His-tagged Cpe1_tox^C362A protein was incubated with an excess of strep-tagged ParE_ATPase for 1 h at 4 °C, followed by incubation with streptavidin resin (IBA Lifesciences GmbH). After binding, the resin was washed with ice-cold buffer (20 mM Tris-HCl pH 7, 300 mM NaCl, and 1 mM DTT) to remove unbound proteins. Increasing concentrations of indicated Cpi1 proteins (His-tagged) were added and incubated at 4 °C for 1 h, followed by a single wash with ice-cold buffer. Bound proteins were eluted with buffer containing 20 mM Tris-HCl pH 7, 300 mM NaCl, 1 mM DTT, and 2.5 mM desthiobiotin. Eluted samples were analyzed by SDS–PAGE, followed by Coomassie Brilliant Blue staining. Protein band intensities were quantified using ImageJ. Results from three independent experiments were plotted as a column graph.

Biolayer interferometry (BLI)

BLI was performed using an 8-channel Gator Plus instrument (Gator Bio) with Data Acquisition V 2.15.5.1221 software (Gator Bio). Experiments were conducted at 30 °C with shaking at 1,000 rpm. We immobilized 500 nM strep-tagged Cpi1, Cpi1^mut4, or ParE_ATPase onto strep-tactin XT-coated biosensor tips (IBA Lifesciences). Equilibrium binding dose-response curves were generated by varying the concentrations of His-tagged Cpe1_tox^C362A in BLI buffer (0.2% (w/v) BSA, 0.02% (v/v) Tween-20 in PBS). For Cpi1 and Cpi1^mut4, the association and dissociation intervals were conducted 150 and 300 s, whereas both intervals were set as 120 s for ParE_ATPase. BLI data analysis included reference channel subtraction and Savitzky–Golay filtering. Kinetic parameters were determined using a 1:1 global fitting model with R_max values linked across sensors. The interaction between ParE_ATPase and His-tagged Cpe1_tox^C362A exhibited fast-on-fast-off kinetics. Therefore, steady-state analysis of the response curves was employed to calculate the K_d and nominal R_max values. All data represent results from at least three independent experiments.

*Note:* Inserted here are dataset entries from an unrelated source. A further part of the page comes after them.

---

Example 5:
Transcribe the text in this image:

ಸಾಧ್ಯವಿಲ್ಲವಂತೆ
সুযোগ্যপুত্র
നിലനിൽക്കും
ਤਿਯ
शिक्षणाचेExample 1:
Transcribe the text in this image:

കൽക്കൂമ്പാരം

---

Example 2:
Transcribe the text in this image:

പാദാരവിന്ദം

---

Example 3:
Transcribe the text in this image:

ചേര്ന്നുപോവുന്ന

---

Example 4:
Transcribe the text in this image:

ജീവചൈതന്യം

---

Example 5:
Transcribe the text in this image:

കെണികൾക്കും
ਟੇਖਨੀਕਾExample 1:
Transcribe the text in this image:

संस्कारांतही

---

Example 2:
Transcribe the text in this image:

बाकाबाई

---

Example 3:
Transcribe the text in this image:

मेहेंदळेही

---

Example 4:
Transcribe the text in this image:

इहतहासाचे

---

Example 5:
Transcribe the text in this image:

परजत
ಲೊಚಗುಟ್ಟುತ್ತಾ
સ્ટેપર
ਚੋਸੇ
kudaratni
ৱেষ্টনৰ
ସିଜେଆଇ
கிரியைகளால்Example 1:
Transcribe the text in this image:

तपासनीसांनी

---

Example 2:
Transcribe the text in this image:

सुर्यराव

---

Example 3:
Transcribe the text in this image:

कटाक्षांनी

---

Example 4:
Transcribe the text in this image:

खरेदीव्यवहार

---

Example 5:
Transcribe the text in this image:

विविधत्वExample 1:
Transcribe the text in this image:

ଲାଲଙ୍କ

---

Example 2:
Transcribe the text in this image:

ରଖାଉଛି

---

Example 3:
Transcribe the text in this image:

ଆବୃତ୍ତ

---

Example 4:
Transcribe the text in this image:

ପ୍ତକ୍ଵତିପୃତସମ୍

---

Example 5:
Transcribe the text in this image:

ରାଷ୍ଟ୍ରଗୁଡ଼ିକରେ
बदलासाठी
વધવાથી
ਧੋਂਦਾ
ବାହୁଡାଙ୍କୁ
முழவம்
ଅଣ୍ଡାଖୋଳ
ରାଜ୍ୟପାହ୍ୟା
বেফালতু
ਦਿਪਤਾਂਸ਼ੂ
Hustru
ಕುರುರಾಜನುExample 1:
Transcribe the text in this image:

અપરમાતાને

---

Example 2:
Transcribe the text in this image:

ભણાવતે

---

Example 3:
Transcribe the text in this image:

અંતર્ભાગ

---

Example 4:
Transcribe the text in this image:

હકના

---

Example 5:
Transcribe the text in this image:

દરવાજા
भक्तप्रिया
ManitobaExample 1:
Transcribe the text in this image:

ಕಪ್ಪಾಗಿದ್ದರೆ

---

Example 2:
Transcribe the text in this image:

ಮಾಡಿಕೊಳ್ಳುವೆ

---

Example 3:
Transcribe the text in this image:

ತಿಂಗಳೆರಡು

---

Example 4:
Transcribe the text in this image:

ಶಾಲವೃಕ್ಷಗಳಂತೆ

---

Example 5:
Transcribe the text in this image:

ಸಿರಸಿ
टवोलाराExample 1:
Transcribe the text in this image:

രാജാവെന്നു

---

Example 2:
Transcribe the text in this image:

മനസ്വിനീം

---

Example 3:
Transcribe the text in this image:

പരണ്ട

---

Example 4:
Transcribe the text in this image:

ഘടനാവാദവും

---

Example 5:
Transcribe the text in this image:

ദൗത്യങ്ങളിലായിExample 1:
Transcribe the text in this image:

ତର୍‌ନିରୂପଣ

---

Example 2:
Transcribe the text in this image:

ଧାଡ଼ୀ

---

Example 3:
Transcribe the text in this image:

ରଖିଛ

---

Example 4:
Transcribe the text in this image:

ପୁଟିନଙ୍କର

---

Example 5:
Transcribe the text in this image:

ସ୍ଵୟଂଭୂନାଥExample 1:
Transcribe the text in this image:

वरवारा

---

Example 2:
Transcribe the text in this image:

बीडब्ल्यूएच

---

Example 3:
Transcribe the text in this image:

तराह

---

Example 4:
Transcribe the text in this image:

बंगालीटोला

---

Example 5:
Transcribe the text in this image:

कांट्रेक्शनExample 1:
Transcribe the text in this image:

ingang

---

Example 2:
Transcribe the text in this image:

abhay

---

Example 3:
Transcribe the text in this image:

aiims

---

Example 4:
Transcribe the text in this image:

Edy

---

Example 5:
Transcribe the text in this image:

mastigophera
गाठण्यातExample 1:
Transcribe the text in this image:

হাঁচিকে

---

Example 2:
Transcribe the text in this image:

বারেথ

Generation of sequence logos

Protein sequences of 35,812 GyrB homologs and 14,212 ParE homologs were retrieved from the UniProt database [113]. Regions containing the consensus sequence (LHAGGKF) were extracted and aligned using ClustalW [96]. The results were visualized as a sequence logo using the WebLogo3 online tool [114]. Sequences flanking the substrate cleavage sites were obtained from previous studies to generate the sequence logo for the consensus sequences on the substrates of ComA and LahT [50,60]. Sequence conservation was analyzed according to the same ClustalW alignment and visualization procedures.

Quantification and statistical analysis

Statistical significance in bacterial co-culture and competition assays was assessed by unpaired two-tailed t-tests between relevant samples. Protein levels on SDS–PAGE were compared between groups by paired two-tailed t-tests. All statistical analyses were performed using Prism version 10.3.0 for windows, GraphPad Software, Boston, Massachusetts USA (www.graphpad.com). Exact p-values indicating statistical significance are provided on the graphs.